Mike is the Chief Science Officer at Galvanize. He will discuss text classification in situations where labeled training sets are scarce.
Supervised text classification is hampered by the need to acquire expensive labeled training sets. In some systems and methods discussed pre-existing Word2Vec or similar algorithms are leveraged to create vector representations of documents that enable a model to be successfully trained with a drastically reduced training set. By using this technique the implementer can now devote low investment to acquiring a small volume of labeled data examples in order to train proximity thresholds, without devoting significant resources using traditional text classification algorithms which typically require training volume examples that are orders of magnitude larger.
Diego is a professor at Northwestern University in the Department of Industrial Engineering and Management Sciences. He is also the founding Director for the Masters of Science in Analytics.
Diego will discuss machine learning techniques for web recommendation and personalization. He will cover MLlib enhancements for classification with imbalanced classes.
Clay is the Senior Manager of Data Science at Localytics and an active contributor to the Apache Spark ecosystem. He will talk about the challenge of putting automated A/B testing with Mutli-Armed Bandits into production.

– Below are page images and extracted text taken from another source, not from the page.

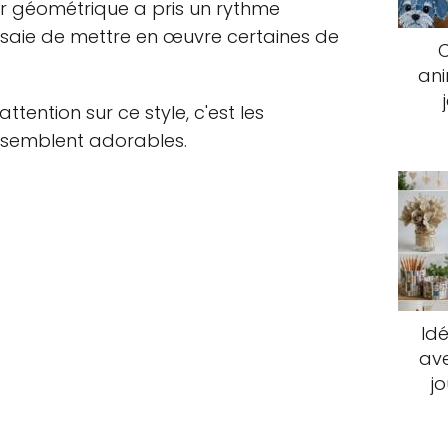
eur géométrique a pris un rythme
saie de mettre en œuvre certaines de
an
ttention sur ce style, c'est les
 semblent adorables.
Idé
ave
j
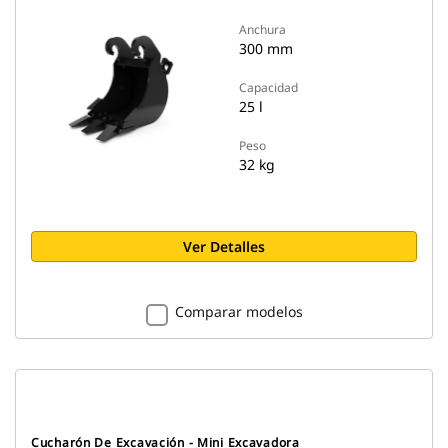
Anchura
300 mm
Capacidad
25 l
Peso
32 kg
Ver Detalles
Comparar modelos
Cucharón De Excavación - Mini Excavadora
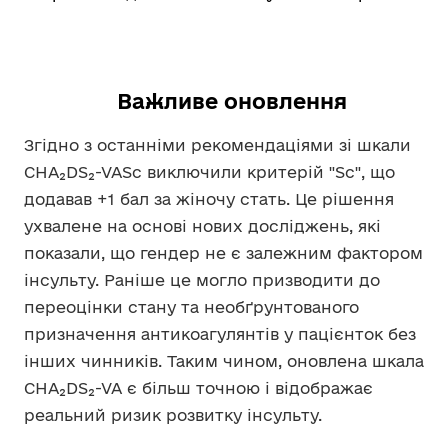
Важливе оновлення
Згідно з останніми рекомендаціями зі шкали
CHA₂DS₂-VASc виключили критерій "Sc", що
додавав +1 бал за жіночу стать. Це рішення
ухвалене на основі нових досліджень, які
показали, що гендер не є залежним фактором
інсульту. Раніше це могло призводити до
переоцінки стану та необґрунтованого
призначення антикоагулянтів у пацієнток без
інших чинників. Таким чином, оновлена шкала
CHA₂DS₂-VA є більш точною і відображає
реальний ризик розвитку інсульту.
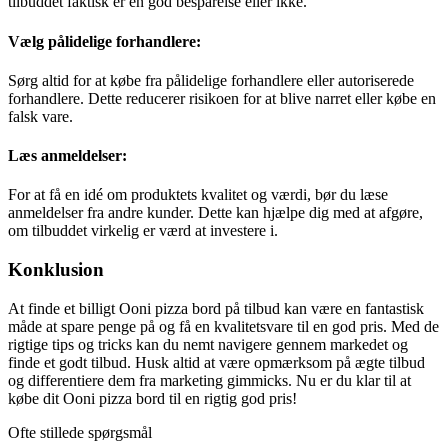
tilbuddet faktisk er en god besparelse eller ikke.
Vælg pålidelige forhandlere:
Sørg altid for at købe fra pålidelige forhandlere eller autoriserede
forhandlere. Dette reducerer risikoen for at blive narret eller købe en
falsk vare.
Læs anmeldelser:
For at få en idé om produktets kvalitet og værdi, bør du læse
anmeldelser fra andre kunder. Dette kan hjælpe dig med at afgøre,
om tilbuddet virkelig er værd at investere i.
Konklusion
At finde et billigt Ooni pizza bord på tilbud kan være en fantastisk
måde at spare penge på og få en kvalitetsvare til en god pris. Med de
rigtige tips og tricks kan du nemt navigere gennem markedet og
finde et godt tilbud. Husk altid at være opmærksom på ægte tilbud
og differentiere dem fra marketing gimmicks. Nu er du klar til at
købe dit Ooni pizza bord til en rigtig god pris!
Ofte stillede spørgsmål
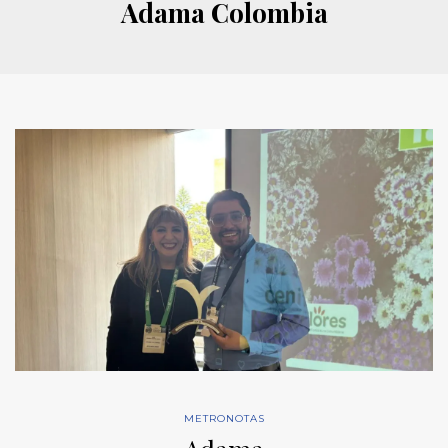
Adama Colombia
METRONOTAS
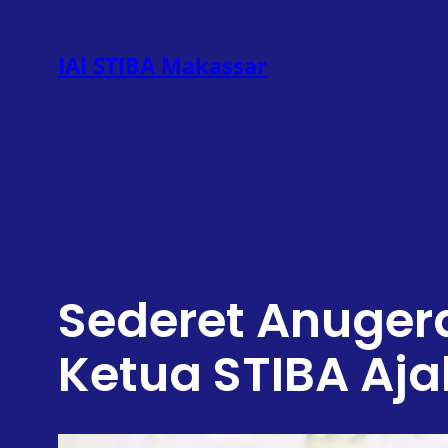
Lewati
ke
IAI STIBA Makassar
konten
Sederet Anugera
Ketua STIBA Aj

Colin is a PhD student at Columbia University working in the Laboratory for the Recognition and Organization of Speech and Audio with Professor Dan Ellis. His research focuses on machine listening. In his talk, he will cover Lasagne, a recently developed library which provides utilities for easily constructing and training neural networks using Theano. Lasagne includes many state-of-the-art techniques and is meant to be as efficient as possible.
Roger is a Postdoctoral Fellow in machine learning at the University of Toronto. His research focuses on representation learning, Bayesian methods, and techniques for evaluating models and algorithms. He recently graduated from MIT, where his dissertation work focused on automatically selecting probabilistic models in spaces defined compositionally in terms of simpler models. Roger is also a co-creator of Metacademy, an open-source educational web site which uses a dependency graph of concepts to generate personalized learning plans. He will talk about algorithms for speeding up the training of neural nets using tractable but accurate approximations to the curvature of the loss function.
Paco is the Director of Community Evangelism at Databricks. Also an O'Reilly author ("Just Enough Math", "Enterprise Data Workflows", Spark cert exam), and an advisor at GalvanizeU and Amplify Partners. He has a background in distributed systems and led data teams for several years on large scale ML use cases.
In his workshop we will take user email list archives from an Apache project and show workflows of Spark SQL, MLlib, and GraphX to surface insights, leaderboards about the dev community, topic modeling, community analysis, and visualizations.
Bob leads a team at NVIDIA that is responsible for supporting the GPU Computing products. In the morning he will lead an intro to CUDA programming session. In the afternoon he will take us through an exercise involving deep learning on GPUs. He suggests basic C/C++ programming as a prerequisite. All attendees will be set up with AWS instances for the workshops.